Reading passage:
================

# Wirral



## RAW (Jul 19, 2019)

Heading over to the *Wirral * on Monday for an overnight stop and appointment Tuesday AM at an Autogas Place
Does anyone have any recommendations on where we can stop overnight safely close to *Birkenhead / Wirral *?
TIA


----------



## Canalsman (Jul 19, 2019)

There are a number of options in the POIs.

Have you looked at the online POI Map?


----------



## RAW (Jul 20, 2019)

POI Admin said:


> There are a number of options in the POIs.
> Have you looked at the online POI Map?



Do you mean this Chrs



CU is Car Park Urban I believe but like we found further North the Car Park at Sefton had a no overnight parking rule bylaw so just checking up to see if these are still valid and if anyone recommends a place to park up. Many thanks
Robert


----------



## Canalsman (Jul 20, 2019)

They are all feasible to the best of my knowledge.

That said unless members actually visit the POIs and check, and of course provide feedback if there's a problem, it cannot be guaranteed ...


----------



## Canalsman (Jul 20, 2019)

RAW said:


> CU is Car Park Urban I believe but like we found further North the Car Park at Sefton had a no overnight parking rule bylaw



This was removed from the POIs as a result ...


----------



## RAW (Jul 21, 2019)

POI Admin said:


> This was removed from the POIs as a result ...



OK thanks. I will explore the Wirral One, I think I found it on Google Maps here 
If I come across any updates I will send them to the POI email address 

Many thanks
Robert


----------

================

Activity list:
a) Copy the passage of the Wirral forum thread between "## RAW (Jul 19, 2019)" and "Canalsman (Jul 19, 2019)", inclusive.
b) In the Wirral forum thread, what rule did the car park at Sefton have?

Dataset content:

================

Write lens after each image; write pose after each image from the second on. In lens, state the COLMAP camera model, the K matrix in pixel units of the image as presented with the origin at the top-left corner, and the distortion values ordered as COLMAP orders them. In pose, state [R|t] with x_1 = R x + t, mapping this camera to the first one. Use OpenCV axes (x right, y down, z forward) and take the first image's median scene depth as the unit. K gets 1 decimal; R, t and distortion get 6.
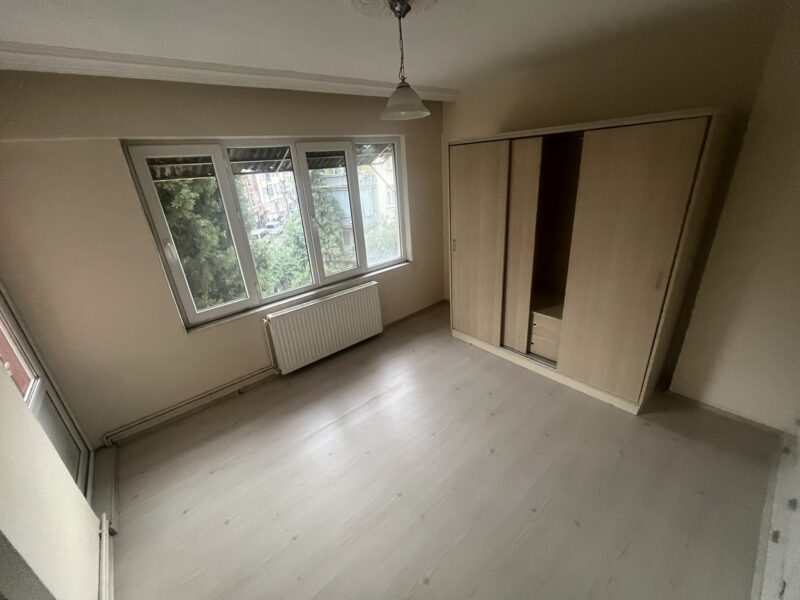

================

Results of the tasks:
a)
## RAW (Jul 19, 2019)

Heading over to the *Wirral * on Monday for an overnight stop and appointment Tuesday AM at an Autogas Place
Does anyone have any recommendations on where we can stop overnight safely close to *Birkenhead / Wirral *?
TIA


----------



## Canalsman (Jul 19, 2019)

b) A bylaw against overnight parking.